Indians working across the globe sent home USD 62.7 billion in the year 2016, making India the top remittance-receiving country, as per a United Nations report titled ‘Sending Money Home: Contributing to the SDGs, one family at a time’.
The study was conducted by the UN International Fund for Agricultural Development (IFAD).
The study went on to say that 200 million migrants globally sent more than USD 445 million in 2016 as remittances to their families, helping to lift millions out of poverty.
The first-ever study highlights the role these funds play in helping development countries attain the UN Sustainable Development Goals (SDGs).
Key highlights of the report
• Global remittances to developing countries increased by 51 per cent, while the number of migrants from these same countries increased by 28 per cent and the populations of those countries of origin increased by only 13 per cent.

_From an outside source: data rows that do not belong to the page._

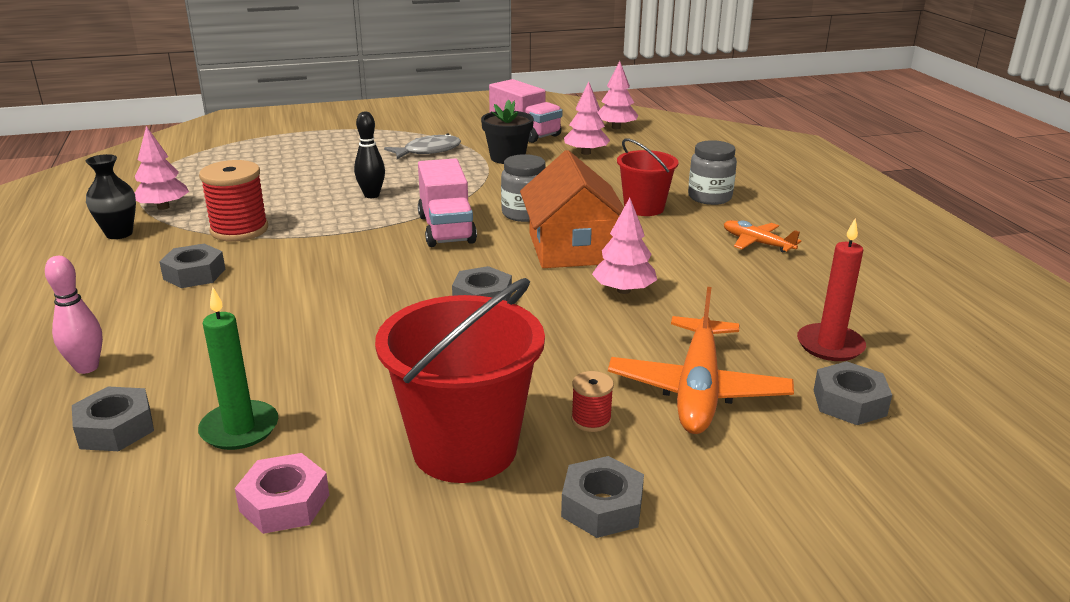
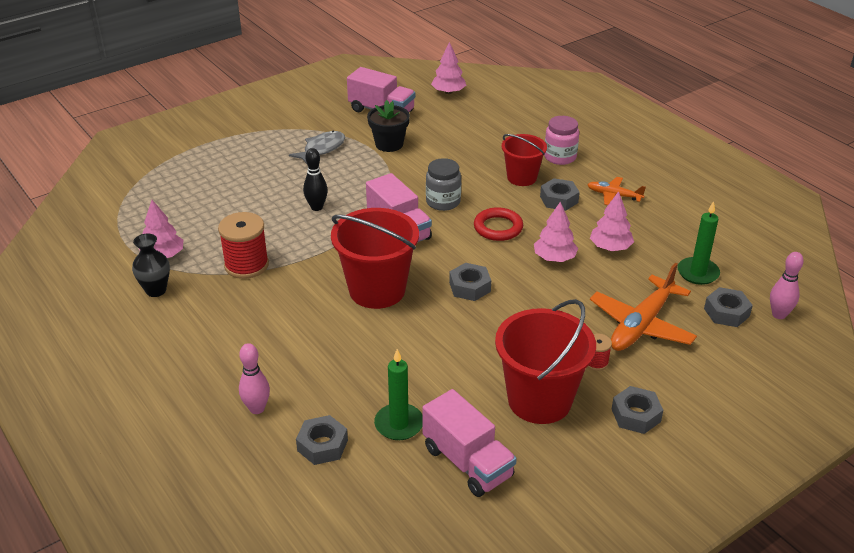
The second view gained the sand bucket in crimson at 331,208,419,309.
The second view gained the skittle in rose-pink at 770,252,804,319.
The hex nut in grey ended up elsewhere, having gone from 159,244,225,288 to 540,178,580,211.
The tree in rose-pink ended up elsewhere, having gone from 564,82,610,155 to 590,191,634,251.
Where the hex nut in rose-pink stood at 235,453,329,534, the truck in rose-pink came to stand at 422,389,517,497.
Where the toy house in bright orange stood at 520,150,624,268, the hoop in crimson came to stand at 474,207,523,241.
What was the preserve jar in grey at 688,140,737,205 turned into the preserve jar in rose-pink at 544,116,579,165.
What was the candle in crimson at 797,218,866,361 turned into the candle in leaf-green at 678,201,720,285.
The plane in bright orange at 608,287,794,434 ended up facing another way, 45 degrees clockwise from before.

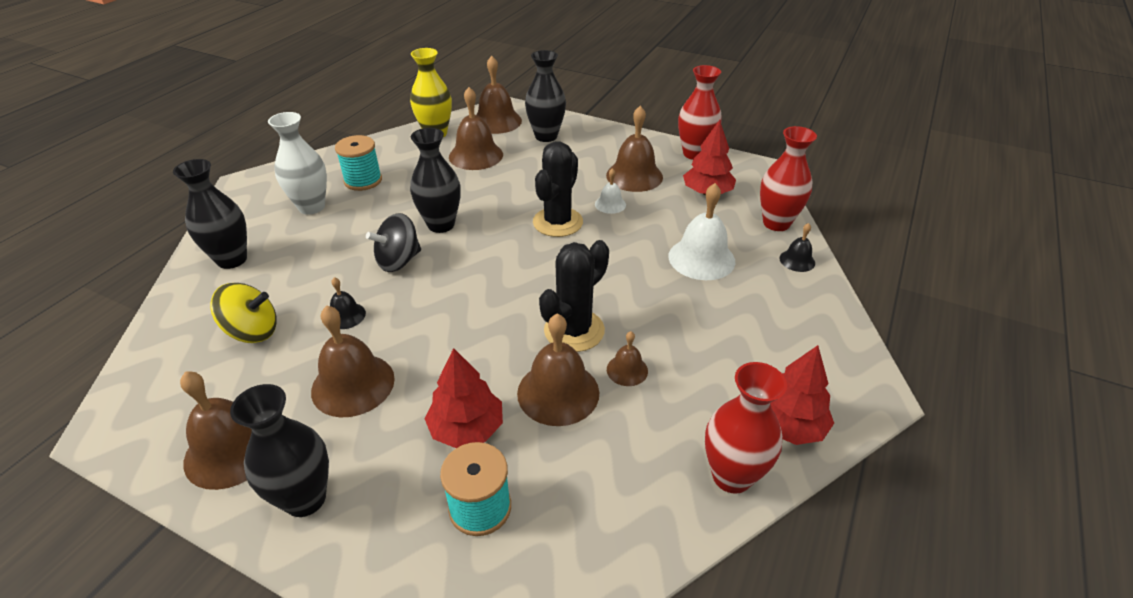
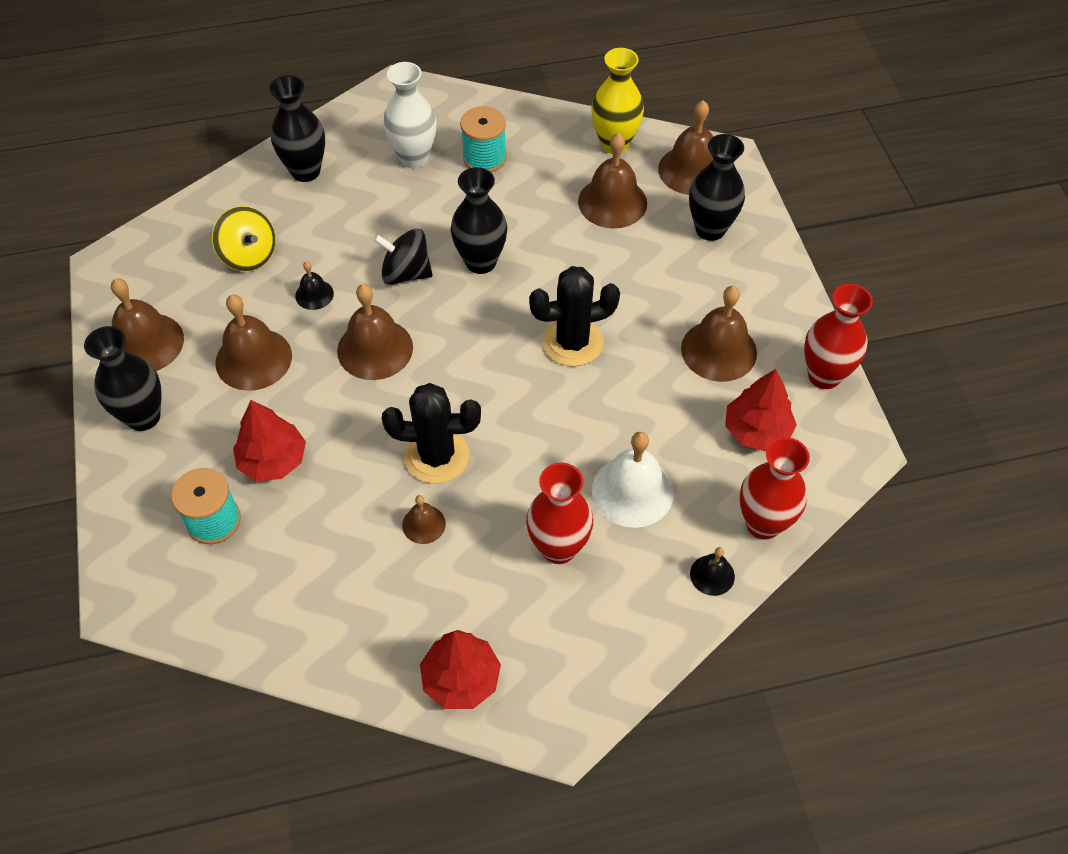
The second view lost the bell in snow-white at 595,168,626,214.
The bell in russet ended up elsewhere, having gone from 517,313,599,426 to 337,284,413,380.
The vase in crimson ended up elsewhere, having gone from 705,362,787,494 to 526,463,593,564.

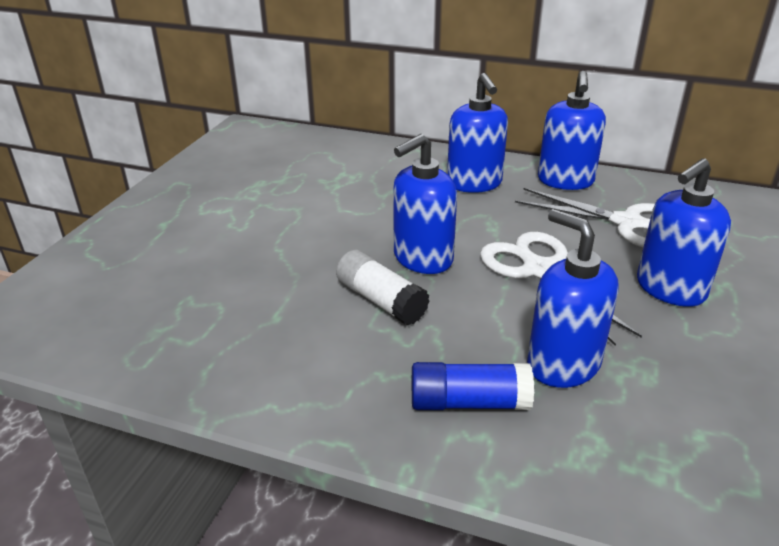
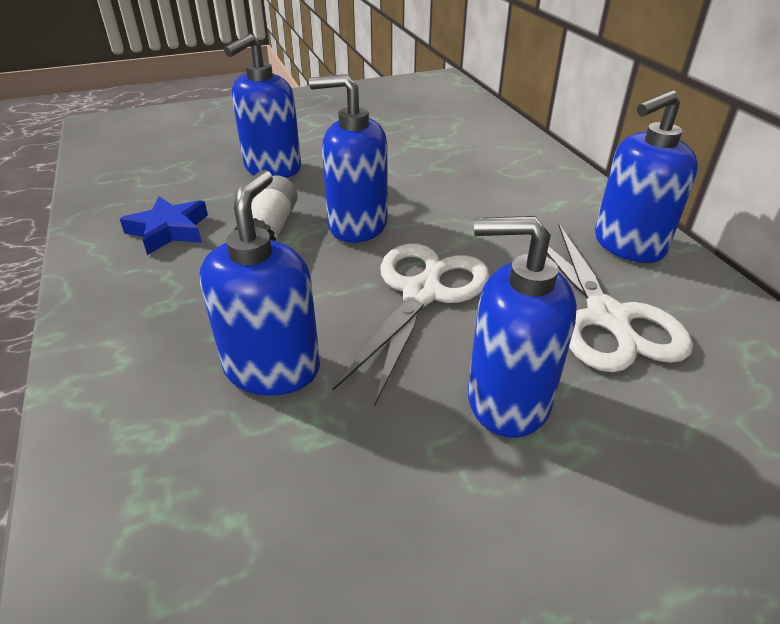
The second view lost the glue stick in cobalt at 412,362,534,410.
The second view gained the star shape in cobalt at 120,196,208,255.
The pump bottle in cobalt ended up elsewhere, having gone from 447,73,508,193 to 224,34,301,178.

• Remittances to, and migration from, the AsiaPacific region reflects dynamic change during this period. Inflows to the region increased much faster (87 per cent) than its migration (33 per cent).
• In comparison, European remittances (5 per cent) and migration (19 per cent) had the smallest increases of any region.
• These numbers also indicate that individual migrants from Asia-Pacific are sending on average more money home on a regular basis, while the reverse is true for migrants in Europe, who are sending less.
• Growth in remittance flows to Africa (36 per cent), Latin America and the Caribbean (18 per cent), and the Near East and Caucasus (37 per cent) are consistent with their increase in migration, respectively 33 per cent, 21 per cent and 38 per cent.
• About 40 per cent of remittances – USD 200 billion – are sent to rural areas where the majority of poor people live.
• There are about 200 million migrants from low and middle-income countries, who send money to their families back home.
• An estimated 800 million people worldwide are directly supported by remittances.
• Between 2015 and 2030, an estimated USD 6.5 trillion in remittances will be sent to low-and middle-income countries.
• Most of these resources will be used by remittance-receiving families to reach their own individual goals: increased income, better health and nutrition, educational opportunities, improved housing and sanitation, entrepreneurship, and reduced inequality.
• Regular remittances lift most families above the poverty line and help them avoid falling back into “poverty traps.”
• About three quarters of family remittances are used to cover immediate basic needs (food, shelter and recurring bill payments).